Bret Bielema’s Hogs wore out the Wildcats by slipping tight ends and H-backs into the flats off run action, then watching K-State defenders lose track of them while diagnosing all the foreign run game stuff:

This happened on a variety of play-action concepts.

They also struggled filling gaps against lead draw runs, another foreign concept for a Big 12 defense. Stanford probably can’t count on that happening again, after an offseason of K-State ruminating on that failure while studying Cardinal film.

3. Kansas State's defense is more experienced now.

The calling card of a Snyder defense is a refusal to gift anything easy, but that was not the case with a young squad in 2015. The revolving door at multiple positions resulting from injuries led to numerous gaffes and easy yardage for opponents.

Most have looked at the box score and assumed the Hogs just overpowered the Wildcats, but that’s not the reality of the situation. K-State held their own at the point of attack, but struggled to handle the conflicts and misdirections. Here’s how things looked when Arkansas didn’t scheme confusion into the K-State front:

The back-up nose tackle holds up the double team fairly well, while inside backer Will Davis and free safety Kendall Adams fly in like bullets to stop the play.

The Cardinal will now face Adams (a redshirt sophomore) after he got an offseason of first-team snaps, whereas the sophomore went into 2015 expecting to be no more than a reserve. They’ll also face Will Geary at nose tackle, a Preseason All-Big 12 player who's a former wrestling champion.

Stanford won’t be able to get cheap yardage. They’ll have to win tough battles to earn creases for McCaffrey to attack.

4. The Wildcats are less susceptible to McCaffrey in space than most teams.

The Cardinal made hay running McCaffrey on weakside angle routes opposite West Coast route combinations like Y-stick. That play would get him matched up with a linebacker in space, and disaster would ensue for the defense.

However, when the Wildcats get into their nickel personnel, that linebacker will be either Elijah Lee ...

... or Moore:

Kansas State is used to playing 4-2 personnel that has to hold up against spread passing attacks, the kind that put terrors in linebackers who have to keep up with slot receivers. Snyder's better defenses excel at reading routes and locking down the middle of the field.

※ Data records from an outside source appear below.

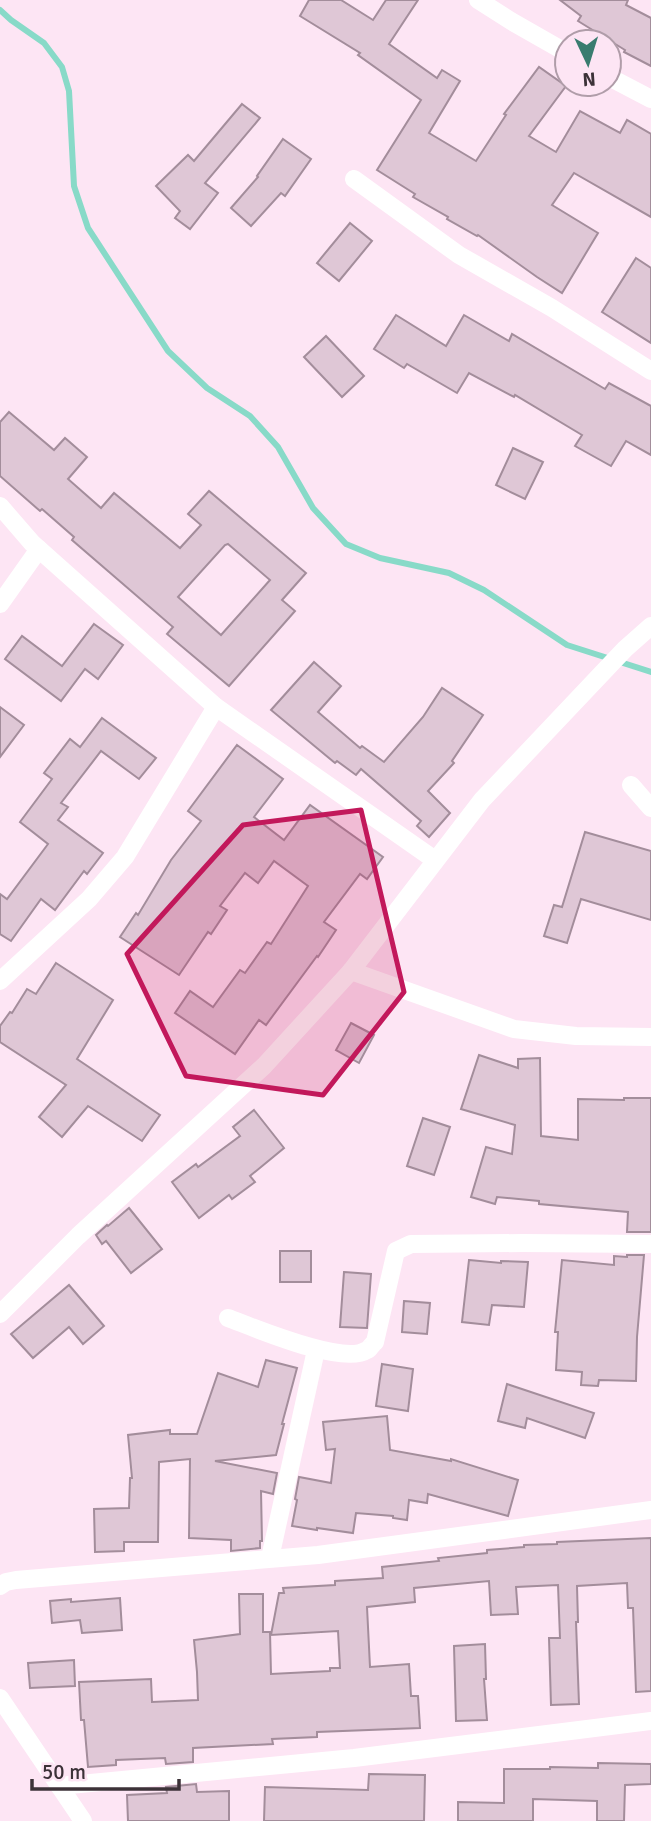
<svg xmlns="http://www.w3.org/2000/svg" width="651" height="1821" font-family="Signika,sans-serif">
<style>
.lines{fill:none;stroke-linecap:round;stroke-linejoin:round}
.stream{stroke:#88dac8;stroke-width:6}
.building{fill:#dfc7d6;stroke:#a38d9b;stroke-width:2;fill-rule:evenodd}
.minor{stroke:#fff;stroke-width:18}
.marked{fill:#c2185b;fill-opacity:0.2;stroke:#c2185b;stroke-width:5;stroke-linejoin:round}
</style>
<rect width="100%" height="100%" fill="#fde5f4"/>
<g class="lines">
<!-- stream -->
<polyline class="stream" points="0,10 11,20 44,43 62,67 69,91 74,186 88,228 168,351 207,388 250,416 278,447 313,508 346,544 380,558 449,573 484,590 567,645 651,672"/>
</g>
<!-- building -->
<g class="building">
<polygon points="309,0 341,0 373,20 386,0 418,0 389,44 437,78 442,70 460,81 429,133 476,161 506,115 504,114 539,67 566,86 529,136 556,152 580,111 620,133 627,120 651,134 651,217 574,173 552,205 598,233 562,293 537,277 478,235 477,236 447,219 448,217 413,197 415,194 377,170 421,100 358,55 360,53 300,16"/>
<polygon points="560,0 628,0 626,5 651,18 651,66 624,52 625,50 578,21 581,16"/>
<polygon points="242,104 260,118 205,183 218,193 190,229 175,218 180,211 156,186 188,155 194,161"/>
<polygon points="283,139 311,159 285,196 281,193 251,226 231,208 258,177 257,176"/>
<polygon points="350,223 372,241 339,281 317,263"/>
<polygon points="636,258 651,268 651,343 602,312"/>
<polygon points="396,315 446,346 464,315 509,341 512,334 605,389 609,383 651,406 651,455 626,441 611,466 575,446 582,435 515,395 514,397 469,373 457,393 407,364 404,368 374,349"/>
<polygon points="326,336 364,376 342,397 304,357"/>
<path d="M9,412L54,450L65,438L87,457L68,479L101,508L114,493L180,548L201,525L188,514L209,491L306,573L282,600L295,611L229,686L167,634L173,627L72,540L74,537L42,509L40,511L0,476V422ZM228,544L270,580L221,635L178,597L225,545Z"/>
<polygon points="513,448 543,462 525,499 496,485"/>
<polygon points="94,624 123,645 98,679 85,669 61,701 5,659 22,636 62,666"/>
<polygon points="314,662 341,686 318,712 360,748 362,746 384,762 423,717 442,688 483,715 452,761 454,763 428,791 450,813 429,837 417,826 421,821 361,769 356,775 337,761 335,763 271,710"/>
<polygon points="0,707 24,725 0,757"/>
<polygon points="102,718 156,758 139,779 101,751 61,803 68,807 58,820 103,853 87,874 84,871 55,910 41,899 11,941 0,934 0,894 7,899 48,844 20,822 52,779 44,773 70,739 80,747"/>
<polygon points="237,745 283,779 254,817 284,840 310,805 383,857 367,879 360,874 324,922 336,930 318,957 317,956 266,1025 259,1020 235,1054 175,1013 190,991 213,1007 240,970 245,973 267,942 271,944 308,886 274,861 258,883 245,873 220,906 227,910 211,934 208,932 179,975 120,937 136,913 138,915 171,860 201,821 188,811"/>
<polygon points="585,832 651,851 651,920 581,899 567,943 544,936 554,905 562,907"/>
<polygon points="56,963 113,1000 77,1059 160,1115 142,1141 88,1106 62,1137 39,1117 66,1085 0,1042 0,1026 10,1012 12,1013 27,989 36,994"/>
<polygon points="351,1023 374,1035 359,1063 336,1050"/>
<polygon points="479,1055 518,1068 518,1059 540,1058 541,1136 578,1140 578,1099 624,1100 624,1098 651,1098 651,1232 627,1232 628,1212 539,1204 539,1201 497,1197 495,1204 471,1197 486,1147 512,1154 515,1125 461,1109"/>
<polygon points="254,1110 284,1148 250,1176 255,1182 232,1199 229,1195 199,1218 172,1182 196,1164 198,1167 240,1136 233,1127"/>
<polygon points="423,1118 450,1127 434,1175 407,1166"/>
<polygon points="129,1208 162,1249 131,1273 106,1241 102,1244 96,1235 107,1225 108,1226"/>
<rect x="280" y="1251" width="31" height="31"/>
<polygon points="627,1255 644,1255 637,1337 636,1381 599,1380 598,1386 581,1385 582,1372 556,1370 558,1332 555,1332 562,1260 614,1265 614,1256 627,1257"/>
<polygon points="469,1260 501,1263 501,1261 528,1262 524,1307 492,1305 489,1325 462,1322"/>
<polygon points="344,1272 371,1274 367,1328 340,1327"/>
<polygon points="69,1285 104,1326 83,1344 69,1327 33,1358 11,1334"/>
<polygon points="404,1301 430,1303 427,1334 402,1332"/>
<polygon points="266,1360 297,1368 282,1424 284,1424 276,1455 215,1461 277,1473 273,1494 261,1491 262,1541 260,1541 260,1548 231,1551 231,1540 189,1538 190,1459 159,1462 158,1542 124,1542 124,1551 95,1552 94,1509 129,1508 130,1478 132,1478 128,1435 170,1430 170,1434 197,1434 218,1373 258,1387"/>
<polygon points="382,1364 413,1369 408,1411 376,1406"/>
<polygon points="507,1384 594,1413 585,1438 527,1418 525,1428 498,1421"/>
<polygon points="387,1416 390,1450 451,1461 451,1459 518,1480 508,1516 428,1494 427,1503 409,1500 407,1520 393,1518 393,1516 356,1513 353,1533 317,1528 317,1530 292,1526 297,1500 295,1499 299,1477 331,1483 335,1449 326,1450 323,1422"/>
<polygon points="651,1538 651,1691 636,1692 633,1608 628,1608 627,1583 577,1586 578,1622 576,1622 579,1704 551,1705 549,1638 560,1638 558,1585 516,1587 518,1614 491,1615 489,1581 414,1588 415,1602 367,1607 370,1667 409,1664 411,1696 418,1696 420,1728 317,1732 317,1737 272,1739 273,1744 193,1748 193,1762 166,1764 165,1758 116,1760 116,1765 88,1767 84,1720 81,1720 79,1682 151,1679 152,1702 198,1700 197,1672 194,1640 240,1634 239,1594 263,1594 263,1632 270,1632 271,1674 330,1671 330,1668 340,1668 338,1631 271,1635 279,1593 284,1593 283,1588 335,1585 335,1581 383,1578 382,1567 439,1561 438,1558 487,1553 487,1550 524,1547 524,1545 557,1544 557,1542"/>
<polygon points="120,1598 122,1630 82,1633 80,1620 52,1623 50,1601 71,1599 71,1602"/>
<polygon points="485,1644 486,1679 484,1679 487,1720 456,1721 454,1646"/>
<polygon points="74,1660 75,1686 30,1688 28,1663"/>
<polygon points="598,1763 651,1764 651,1784 625,1785 624,1821 597,1821 597,1801 533,1799 533,1821 458,1821 458,1802 504,1803 504,1769 550,1769 550,1767 598,1768"/>
<polygon points="369,1774 425,1775 424,1821 264,1821 265,1787 368,1790"/>
<polygon points="196,1784 197,1792 229,1791 229,1821 128,1821 127,1795 167,1793 166,1787"/>
</g>
<g class="lines">
<!-- minor -->
<g class="minor">
<polyline points="478,0 511,21 567,53"/>
<polyline points="609,77 651,99"/>
<polyline points="354,179 459,255 552,308 651,371"/>
<polyline points="0,506 32,543 216,707 435,860"/>
<polyline points="0,604 39,549"/>
<polyline points="631,785 651,808"/>
<polyline points="351,971 514,1029 576,1036 651,1037"/>
<polyline points="0,981 89,899 125,857 216,707"/>
<polyline points="0,1314 78,1236 264,1066 351,971 482,800 625,649 651,626"/>
<path d="M228,1318C255,1328 343,1366 367,1350C369,1350 373,1343 375,1342L396,1251L411,1244L522,1243L651,1244"/>
<polyline points="270,1558 316,1350"/>
<polyline points="0,1586 6,1582 16,1580 318,1555 651,1510"/>
<polyline points="0,1698 83,1821"/>
<polyline points="59,1786 354,1758 651,1721"/>
</g>
</g>
<!-- marked area -->
<path class="marked" d="M361,810L404,992L323,1095L186,1076L127,954L243,825Z"/>
<!-- north arrow -->
<g transform="translate(588 63) rotate(176)"><circle r="33" fill="#fde5f4" stroke="#b09da9" stroke-width="2"/>
<path d="M0-5L12 26L0 18L-12 26Z" fill="#397c6f"/>
<text y="-10" font-size="19" font-weight="bold" text-anchor="middle" fill="#3c3238">N</text>
</g>
<!-- scale -->
<path d="M32 1779v10h147v-10" fill="none" stroke="#3c3238" stroke-width="3.5"/>
<text x="42" y="1779" font-size="21" fill="#3c3238" stroke="#fde5f4" stroke-width="5" paint-order="stroke">50 m</text>
</svg>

It’s still McCaffrey, arguably the best player in college football, but there is less of an advantage here than against most linebacker corps.

So can Stanford set McCaffrey up for success?

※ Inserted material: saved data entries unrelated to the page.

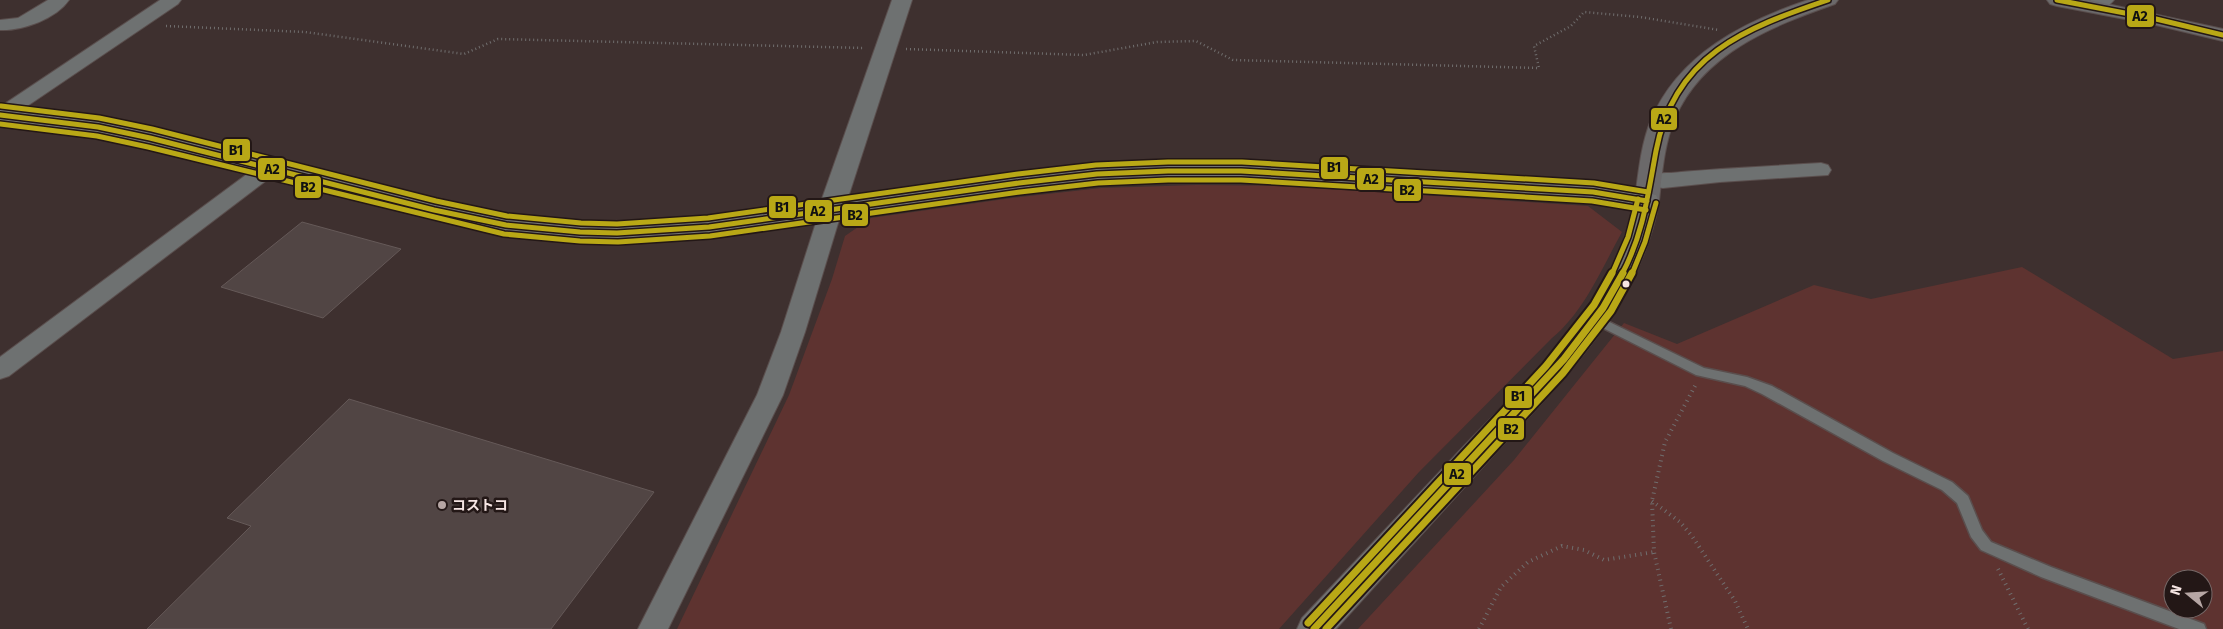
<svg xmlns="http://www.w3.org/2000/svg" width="2223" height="629" viewBox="0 0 2223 629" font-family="'Fira Sans','Noto Sans JP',sans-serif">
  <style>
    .green { fill: #5e3330; fill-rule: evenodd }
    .building { fill: #514544; stroke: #655958 }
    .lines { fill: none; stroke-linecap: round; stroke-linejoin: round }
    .service-casing { stroke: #5a4e4d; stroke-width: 3 }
    .minor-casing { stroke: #5a4e4d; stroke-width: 2 }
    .tertiary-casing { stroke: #5a4e4d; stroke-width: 2 }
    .secondary-casing { stroke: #5a4e4d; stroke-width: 2 }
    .primary-casing { stroke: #5a4e4d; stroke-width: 2 }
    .path-far1 { stroke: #706e6e; stroke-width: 2.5; stroke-dasharray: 1 3; stroke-linecap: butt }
    .path { stroke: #706e6e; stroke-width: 4; stroke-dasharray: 1 4.5; stroke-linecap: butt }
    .service { fill: #6e7171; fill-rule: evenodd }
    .minor { fill: #6e7171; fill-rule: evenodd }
    .tertiary { fill: #6e7171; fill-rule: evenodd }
    .secondary { fill: #6b696a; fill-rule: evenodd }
    .primary { fill: #717171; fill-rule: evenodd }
    .bus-1-far1-casing { stroke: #231716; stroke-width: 8 }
    .bus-1-casing { stroke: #231716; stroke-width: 11 }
    .bus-2-far1-casing { stroke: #231716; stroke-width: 8 }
    .bus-2-casing { stroke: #231716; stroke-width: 11 }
    .bus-3-far1-casing { stroke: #231716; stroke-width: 8 }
    .bus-3-casing { stroke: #231716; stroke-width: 11 }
    .bus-1-far1 { stroke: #b9a816; stroke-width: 5 }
    .bus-1 { stroke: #b9a816; stroke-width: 7 }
    .bus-2-far1 { stroke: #b9a816; stroke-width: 5 }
    .bus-2 { stroke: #b9a816; stroke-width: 7 }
    .bus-3-far1 { stroke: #b9a816; stroke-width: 5 }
    .bus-3 { stroke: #b9a816; stroke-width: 7 }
    .bus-dot { fill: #f6e5e3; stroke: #231716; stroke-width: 2 }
    .poi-dot { fill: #b6a6a4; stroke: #231716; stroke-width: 2 }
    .labels { text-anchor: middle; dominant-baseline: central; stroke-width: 5; stroke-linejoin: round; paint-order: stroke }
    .poi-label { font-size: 14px; font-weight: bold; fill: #f6e5e3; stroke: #231716; text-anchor: start }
    .line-badge { stroke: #231716; stroke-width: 2 }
    .pale-badge-label { font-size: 14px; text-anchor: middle; font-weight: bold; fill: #111 }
  </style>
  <rect width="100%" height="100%" fill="#3e302f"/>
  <!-- green -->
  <path class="green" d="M1196 185 1285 186 1588 206 1622 232C1602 268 1584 312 1552 338L1419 472 1279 629H677L789 395 832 279 845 236 871 218 1012 198 1101 188Z
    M2022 267 2173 359 2223 351V629H1358L1514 460 1624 323 1677 344 1814 285 1871 299ZM2173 579H2203V609H2173Z"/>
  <!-- building -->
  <path class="building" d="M302 222 401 249 323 318 221 287Z
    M349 399 654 492 551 629H147L251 526 227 518Z"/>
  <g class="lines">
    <!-- service casing -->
    <g class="service-casing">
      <path id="service" d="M1595 315 1704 368 1747 377 1772 386 1893 453 1952 482 1968 496 1982 530 1991 542 2051 567 2204 624 2206 629H2179L2041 577 1981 550 1971 537 1957 503 1942 490 1883 461 1762 394 1745 386 1696 375 1591 322 1589 319 1591 316Z"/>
    </g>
    <!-- minor casing -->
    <g class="minor-casing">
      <path id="minor" d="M48 0H69C56 19 22 31 0 30V20L18 18Z
        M160 0H181L178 4 8 119 0 121V107Z
        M2091 0H2114C2108 8 2096 12 2087 10L2084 6Z
        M269 161 276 163 279 168 276 173 9 376 0 379V357L262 163Z
        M1821 163 1828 165 1831 170 1828 175 1720 182 1663 188 1643 185 1639 180 1643 175C1655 172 1668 174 1681 172 1728 168 1774 166 1821 163Z
        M831 203 839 205 842 210 805 332 783 395 668 629H638L757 395 781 332 820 210 823 205Z"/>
    </g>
    <!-- tertiary casing -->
    <g class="tertiary-casing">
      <path id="tertiary" d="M892 0H912L844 210 840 216 831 218 822 216 818 210Z"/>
    </g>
    <!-- secondary casing -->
    <g class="secondary-casing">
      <path id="secondary" d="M1808 0H1838L1835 4C1772 26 1703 53 1675 118 1664 144 1662 174 1659 201L1656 207 1647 209 1638 207 1635 201 1636 191C1639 167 1642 142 1651 120 1679 54 1743 22 1808 0Z
        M2047 0H2089L2223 29V41L2156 25 2057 6 2050 4Z"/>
    </g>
    <!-- primary casing -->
    <g class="primary-casing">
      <path id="primary" d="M0 108 98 120 150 131 434 202 506 217 580 224 617 225 709 219 1019 175 1097 166 1168 163H1241L1593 184 1656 195 1659 201C1640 308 1559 383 1489 460 1438 516 1387 573 1336 629H1297L1302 618C1356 561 1409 504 1463 447 1530 377 1613 307 1633 207L1593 200 1241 179H1168L1097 182 1019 191 709 235 617 241 580 240 506 233 434 218 149 145 98 134 0 122Z"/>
    </g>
    <!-- path-far1 -->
    <path class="path-far1" d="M166 26 305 32 464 54 498 39 865 48
      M906 49 1084 55 1157 42 1196 41 1233 60 1539 68 1534 46 1571 26 1584 12 1640 17 1719 30"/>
    <!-- path -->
    <path class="path" d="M1652 501 1680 522 1692 536 1735 601 1748 629
      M1998 569 2028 629
      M1479 629 1501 587 1528 562 1562 546 1584 550 1604 560 1654 552
      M1671 629 1654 552 1652 501 1665 442 1696 384"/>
    <!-- service -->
    <use href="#service" class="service"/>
    <!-- minor -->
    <use href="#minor" class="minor"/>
    <!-- tertiary -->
    <use href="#tertiary" class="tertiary"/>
    <!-- secondary -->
    <use href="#secondary" class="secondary"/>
    <!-- primary -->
    <use href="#primary" class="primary"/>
    <!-- bus-1-far1 casing -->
    <g class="bus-1-far1-casing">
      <path id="bus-1-far1" d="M2057 0 2156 19 2223 35
        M0 115 98 127 150 138 434 210 506 225 580 232 617 233 709 227 1019 183 1097 174 1168 171H1241L1593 192 1647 201
        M1622 274C1643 235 1648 194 1656 151 1674 55 1745 28 1828 0"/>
    </g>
    <!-- bus-1 casing -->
    <g class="bus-1-casing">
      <path id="bus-1" d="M1314 629 1564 359 1603 308 1623 273"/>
    </g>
    <!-- bus-2-far1 casing -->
    <g class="bus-2-far1-casing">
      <path id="bus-2-far1" d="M0 124 97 136 148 147 504 234 580 241 618 242 710 236 1020 192 1098 183 1168 180H1241L1592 201 1646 210
        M1632 274 1645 242 1656 203"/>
    </g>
    <!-- bus-2 casing -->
    <g class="bus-2-casing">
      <path id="bus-2" d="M1326 629 1563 373 1611 311 1632 273"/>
    </g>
    <!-- bus-3-far1 casing -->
    <g class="bus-3-far1-casing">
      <path id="bus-3-far1" d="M1 106 99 118 152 129 436 201 507 216 581 223 617 224 708 218 1018 174 1096 165 1168 162H1242L1594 183 1648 192
        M1612 274 1628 237 1638 199"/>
    </g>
    <!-- bus-3 casing -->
    <g class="bus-3-casing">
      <path id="bus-3" d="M1308 623 1546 366 1594 305 1612 273"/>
    </g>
    <!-- bus-1-far1 -->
    <use href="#bus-1-far1" class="bus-1-far1"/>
    <!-- bus-1 -->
    <use href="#bus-1" class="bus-1"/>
    <!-- bus-2-far1 -->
    <use href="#bus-2-far1" class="bus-2-far1"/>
    <!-- bus-2 -->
    <use href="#bus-2" class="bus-2"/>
    <!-- bus-3-far1 -->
    <use href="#bus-3-far1" class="bus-3-far1"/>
    <!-- bus-3 -->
    <use href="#bus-3" class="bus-3"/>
  </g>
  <!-- markers -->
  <circle class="bus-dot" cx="1626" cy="284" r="4.5"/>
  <circle class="poi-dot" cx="442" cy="505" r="5"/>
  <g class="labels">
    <!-- poi labels -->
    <g class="poi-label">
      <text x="452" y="505">コストコ</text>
    </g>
  </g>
  <g class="line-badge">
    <rect x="2126" y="4" width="29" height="24" rx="5" fill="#b9a816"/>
    <rect x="1650" y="107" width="28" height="24" rx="5" fill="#b9a816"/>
    <rect x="222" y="138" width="29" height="24" rx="5" fill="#b9a816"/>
    <rect x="1320" y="156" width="29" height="24" rx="5" fill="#b9a816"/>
    <rect x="257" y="157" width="29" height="24" rx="5" fill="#b9a816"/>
    <rect x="1356" y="167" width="29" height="24" rx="5" fill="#b9a816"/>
    <rect x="294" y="175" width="28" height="24" rx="5" fill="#b9a816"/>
    <rect x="1393" y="178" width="29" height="24" rx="5" fill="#b9a816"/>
    <rect x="768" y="195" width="29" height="24" rx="5" fill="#b9a816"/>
    <rect x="804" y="199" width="29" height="24" rx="5" fill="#b9a816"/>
    <rect x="841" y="203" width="28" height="24" rx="5" fill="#b9a816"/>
    <rect x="1504" y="385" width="29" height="24" rx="5" fill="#b9a816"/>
    <rect x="1497" y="417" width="28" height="24" rx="5" fill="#b9a816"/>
    <rect x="1443" y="462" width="29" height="24" rx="5" fill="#b9a816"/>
  </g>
  <g class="pale-badge-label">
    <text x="2140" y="21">A2</text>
    <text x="1664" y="124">A2</text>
    <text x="236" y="155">B1</text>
    <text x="1334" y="172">B1</text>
    <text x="272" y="174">A2</text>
    <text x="1371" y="184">A2</text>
    <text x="308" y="192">B2</text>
    <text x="1407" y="195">B2</text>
    <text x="782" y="212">B1</text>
    <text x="818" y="216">A2</text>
    <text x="855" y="220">B2</text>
    <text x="1518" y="401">B1</text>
    <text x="1511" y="434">B2</text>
    <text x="1457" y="479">A2</text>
  </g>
  <!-- north arrow -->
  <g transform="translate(2188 594) rotate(288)"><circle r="24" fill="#231716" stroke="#776968"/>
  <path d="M0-4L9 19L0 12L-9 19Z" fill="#b6a6a4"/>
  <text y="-8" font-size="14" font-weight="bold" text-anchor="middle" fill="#f6e5e3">N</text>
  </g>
</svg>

So the Cardinal are facing a much tougher opponent than some might be expecting. However, if Stanford is up to its highest standards, will that even matter?

The question that remains to be answered is how well David Shaw’s squad can replace the four players it sent into the NFL Draft. The loss of QB Kevin Hogan is no small matter, as he was at the helm for an offense that ranked fifth in offensive S&P, 17th on passing downs, and sixth in third-down conversions. Replacement Ryan Burns has done very little so far in his four years in Palo Alto.

The Cardinal also replace a couple of NFL linemen and a tight end, Austin Hooper. Here it seems safe to project that they’ll reload, but how quickly will they gel? Last year, Stanford lost an opener against a Wildcat team wearing purple jerseys and relying on QB run game and conservative defensive schemes before they found their formula for success (give McCaffrey the dang ball).

One way to guarantee McCaffrey gets every chance to dominate this game is to emulate Snyder-ball by mixing in #WildCaff sets and firing direct snaps to the back:

That’s a set with eight offensive linemen, two running backs (Bryce Love is split wide at the bottom, where he can be a sweep option), and a single receiver. Kansas State is more used to handling direct snap sets than most teams, since the same concept figures prominently in their own offense, but they aren’t used to handling eight Cardinal-caliber linemen blocking power for a crease hound.

The purple wizard Snyder still has some surprise magic left. Ultimately, both of these teams rely on counter-strategies in spread-dominated leagues, which means much of this game will feature strength on strength.